Instruction —
Put every line of text from the entries below into a single numbered list, skipping blank lines. Leave the pictures out of the answer.

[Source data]
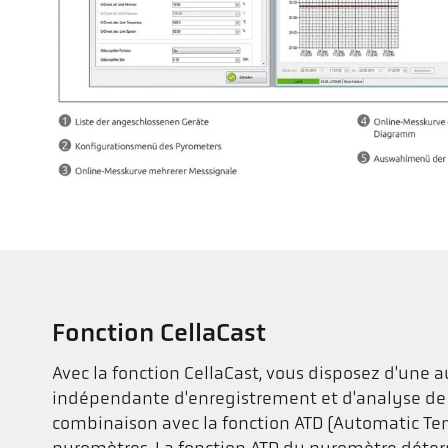
Fonction CellaCast
Avec la fonction CellaCast, vous disposez d'une a
indépendante d'enregistrement et d'analyse de
combinaison avec la fonction ATD (Automatic Te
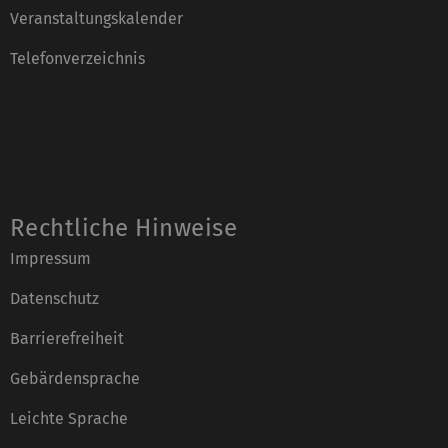
Veranstaltungskalender
Telefonverzeichnis
Rechtliche Hinweise
Impressum
Datenschutz
Barrierefreiheit
Gebärdensprache
Leichte Sprache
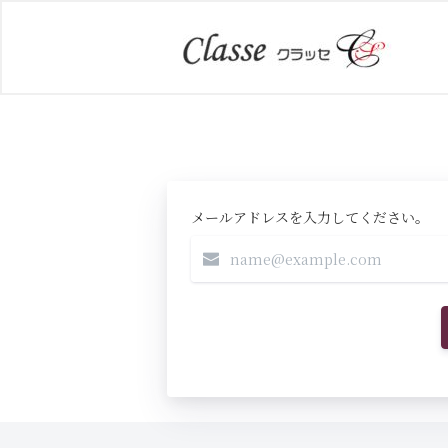
メールアドレスを入力してください。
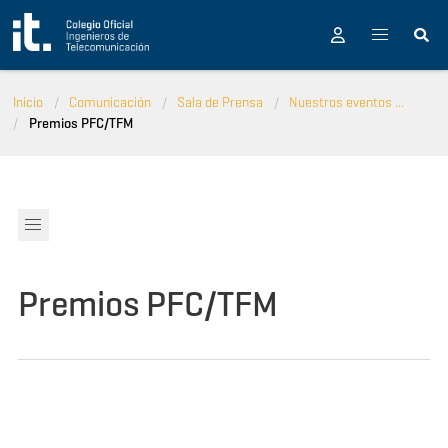
Pasar al contenido principal
Inicio
Comunicación
Sala de Prensa
Nuestros eventos ...
Premios PFC/TFM
Premios PFC/TFM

Problem solution —
1. Fonction CellaCast
2. Avec la fonction CellaCast, vous disposez d'une a
3. indépendante d'enregistrement et d'analyse de
4. combinaison avec la fonction ATD (Automatic Te
5. Veranstaltungskalender
6. Telefonverzeichnis
7. Rechtliche Hinweise
8. Impressum
9. Datenschutz
10. Barrierefreiheit
11. Gebärdensprache
12. Leichte Sprache
13. メールアドレスを入力してください。
14. Pasar al contenido principal
15. Inicio
16. Comunicación
17. Sala de Prensa
18. Nuestros eventos ...
19. Premios PFC/TFM
20. Premios PFC/TFM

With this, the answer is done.